- **EXCERPT**:
********

Desert Demons - Part I
A look at African and Middle Eastern Metal
by: Quentin Kalis
This is the first in a monthly series of articles that will explore the nascent and oft-ignored African and Middle Eastern scenes. Each month, the metal scenes of one to three countries will be subject, and will be accompanied by a number of reviews from that country (or countries).

Bands from African and Middle Eastern countries who wish to be interviewed or submit CDs for review, or who can help in any way, are encouraged to get in touch with the author.

To whet the appetite, a few minuscule scenes -- in some cases limited to one band -- are described below.

[A comment about the title: an intriguing but unimportant and completely irrelevant connecting factor between all these diverse countries featured is that they all contain significant stretches of arid land.]


Math is said to be a universal language; but that's utter bullshit, as any teenager struggling with calculus will tell you. No, the only truly universal language is music. Music is capable of being appreciated by virtually anyone on the planet. Even if a particular style is culture-specific, appreciation of it is certainly isn't: you need not be German or have an understanding of Norse mythology to be able to appreciate the bombastic beauty of Wagner; the qawali singing of the late Nusrat Fateh Ali Khan is an impressive display of vocal acrobatics, and again, one need not be Muslim or Egyptian to marvel at his versatility.

The same universality extends to the much maligned genre of metal. How else to explain the emergence of Sepultura, one of the biggest metal bands of the '90s, from Brazil? Or how the biggest underground metal genre of the late '90s, black metal, was started by a group of Norwegian teenagers? Significant underground bands have emerged from communities as diverse as Japan (Sigh) and Singapore (Impiety). (Note to black metallers: this may seem to directly contradict what I said in an earlier article, but without the catalytic influence of the second wave, black metal may well have died when Bathory recorded _Hammerheart_.)

This is in sharp contrast to the pop world, where if you are not from the UK or USA, forget it. Occasionally artists outside the Anglophone world get noticed, such as Icelandic weirdo pixie Bjork or Germany's Rammstein. But this is the exception, rather than the rule. But while Anglophone countries all contain considerable quality metal bands, they pale in comparison to their compatriots in Scandinavia, Germany -- even Russia, otherwise almost solely known musically for faux schoolgirl lesbian duo Tatu, gives British metal a considerable run for their money.

But not all countries are in the public's eye. Metal from Africa and the Middle East largely goes ignored, and thus I am led to the purpose of this article: to show that there is indeed a thriving metal community in this vast area. This scene is hardly homogenous, and circumstances differ widely.

This series of articles will look at bands from countries as diverse as Botswana, Israel and Iran, amongst many others.

Baluchistani Black Metal: Afghanistan

Although the Taliban (who have since become a byword for oppression and religious fanaticism) are no longer the de facto government in Afghanistan, the country is far from being an idyllic paradise. Nonetheless, Afghanistan has managed to give rise to one metal band: Taarma, who released their debut full-length _Remnants of a Tormenting Black Shadow_ earlier this year on Suffering Jesus Productions.

********

- **Stored entries**:
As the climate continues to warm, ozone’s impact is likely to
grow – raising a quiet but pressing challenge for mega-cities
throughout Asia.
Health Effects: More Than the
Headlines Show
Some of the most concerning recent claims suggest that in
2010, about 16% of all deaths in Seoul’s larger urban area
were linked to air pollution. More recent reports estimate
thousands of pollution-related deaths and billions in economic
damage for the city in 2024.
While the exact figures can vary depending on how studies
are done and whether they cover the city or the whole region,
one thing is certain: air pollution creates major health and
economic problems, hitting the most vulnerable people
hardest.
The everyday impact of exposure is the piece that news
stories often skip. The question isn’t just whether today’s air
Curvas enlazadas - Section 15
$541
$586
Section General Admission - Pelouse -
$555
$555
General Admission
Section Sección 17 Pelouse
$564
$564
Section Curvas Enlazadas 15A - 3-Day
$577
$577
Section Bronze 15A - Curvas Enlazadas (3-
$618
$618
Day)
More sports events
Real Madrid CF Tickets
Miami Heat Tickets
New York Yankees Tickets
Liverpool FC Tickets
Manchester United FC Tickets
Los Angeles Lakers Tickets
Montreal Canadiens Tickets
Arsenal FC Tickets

********

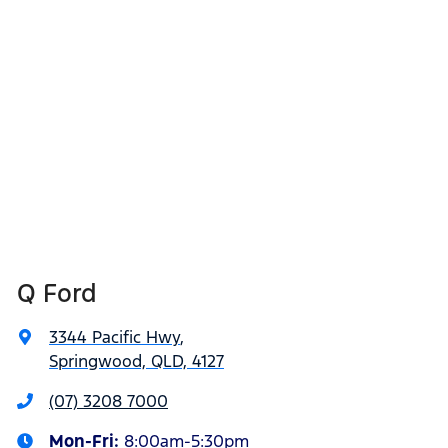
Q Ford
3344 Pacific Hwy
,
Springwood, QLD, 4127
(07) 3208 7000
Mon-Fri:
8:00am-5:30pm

********

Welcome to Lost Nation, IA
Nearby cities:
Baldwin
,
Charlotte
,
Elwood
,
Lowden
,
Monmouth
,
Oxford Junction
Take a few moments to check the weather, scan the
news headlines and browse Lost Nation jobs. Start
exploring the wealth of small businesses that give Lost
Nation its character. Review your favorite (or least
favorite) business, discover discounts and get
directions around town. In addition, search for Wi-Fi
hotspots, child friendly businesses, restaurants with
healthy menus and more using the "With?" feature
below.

********

- **EXERCISE GOAL**: Pick up the article on African and Middle Eastern metal after its final sentence and keep writing. You won't need the rows for anything here.

- **ANSWER BOX**:
When asked about metal in Afghanistan, sole member Black Emperor Jogezai explains that there "are just a few individuals, including myself, who got into extreme metal since an early age."

Metal is not popular in Afghanistan, as "the general public tends to like local music or lighter genres, and there is a lack of awareness and interest in such extreme sounds, so it remains obscure like it was supposed to be."

"In Baluchistan, a few settler punjapees claim listening to some black metal without knowing what it is; that's because they have picked it up from here and there, television and Internet chatrooms, so they think it's the 'in' thing and a trend to impress others. I personally would like to inflict massacre upon such pestly human filths."

There is undoubtedly much truth in these words, but the same sentiments are often expressed by black metal bands in countries such as Finland or Germany, which hardly suffer from a lack of black metal. This isn't a wholly satisfactory explanation as to why there is only one metal band in a population of 22 million.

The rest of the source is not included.